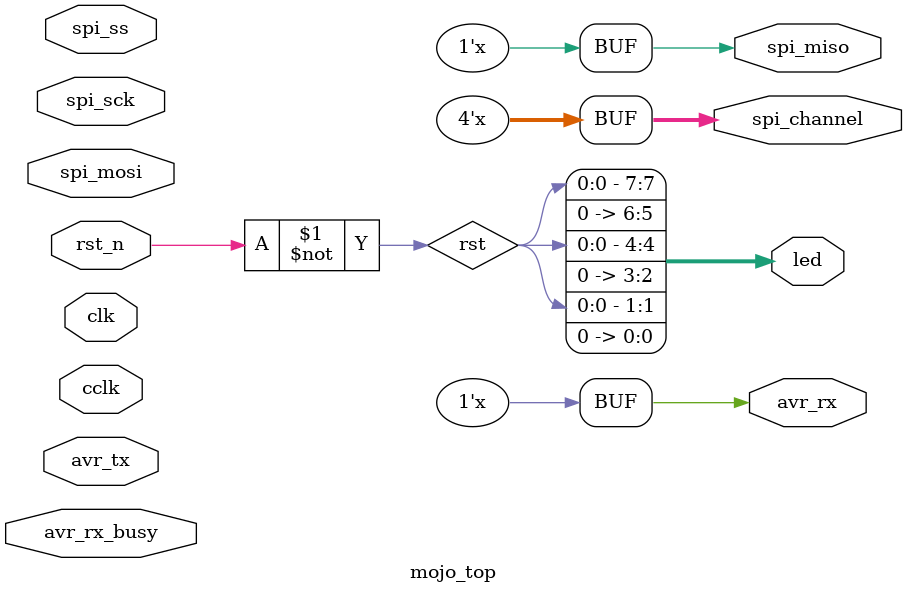
<source format=v>
module mojo_top(
    // 50MHz clock input
    input 	clk,
    // Input from reset button (active low)
    input 	rst_n,
    // cclk input from AVR, high when AVR is ready
    input 	cclk,
    // Outputs to the 8 onboard LEDs
    output	[7:0]led,
    // AVR SPI connections
    output 	spi_miso,
    input 	spi_ss,
    input 	spi_mosi,
    input 	spi_sck,
    // AVR ADC channel select
    output 	[3:0] spi_channel,
    // Serial connections
    input 	avr_tx, 			// AVR Tx => FPGA Rx
    output 	avr_rx, 			// AVR Rx => FPGA Tx
    input 	avr_rx_busy 	// AVR Rx buffer full
    );

wire rst = ~rst_n; // make reset active high

// these signals should be high-z when not used
assign spi_miso = 1'bz;
assign avr_rx = 1'bz;
assign spi_channel = 4'bzzzz;

//assign led = 8'b0;
//assign led[6:0] = 7'b0;
assign led[0] = 1'b0;
assign led[1] = rst;
assign led[2] = 1'b0;
assign led[3] = 1'b0;
assign led[4] = rst;
assign led[5] = 1'b0;
assign led[6] = 1'b0;
assign led[7] = rst;

endmodule
</source>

==*==

- Work instructions:
Every line above should be reproduced exactly, please, with no pictures included.

- Answer box:
<source format=v>
module mojo_top(
    // 50MHz clock input
    input 	clk,
    // Input from reset button (active low)
    input 	rst_n,
    // cclk input from AVR, high when AVR is ready
    input 	cclk,
    // Outputs to the 8 onboard LEDs
    output	[7:0]led,
    // AVR SPI connections
    output 	spi_miso,
    input 	spi_ss,
    input 	spi_mosi,
    input 	spi_sck,
    // AVR ADC channel select
    output 	[3:0] spi_channel,
    // Serial connections
    input 	avr_tx, 			// AVR Tx => FPGA Rx
    output 	avr_rx, 			// AVR Rx => FPGA Tx
    input 	avr_rx_busy 	// AVR Rx buffer full
    );

wire rst = ~rst_n; // make reset active high

// these signals should be high-z when not used
assign spi_miso = 1'bz;
assign avr_rx = 1'bz;
assign spi_channel = 4'bzzzz;

//assign led = 8'b0;
//assign led[6:0] = 7'b0;
assign led[0] = 1'b0;
assign led[1] = rst;
assign led[2] = 1'b0;
assign led[3] = 1'b0;
assign led[4] = rst;
assign led[5] = 1'b0;
assign led[6] = 1'b0;
assign led[7] = rst;

endmodule
</source>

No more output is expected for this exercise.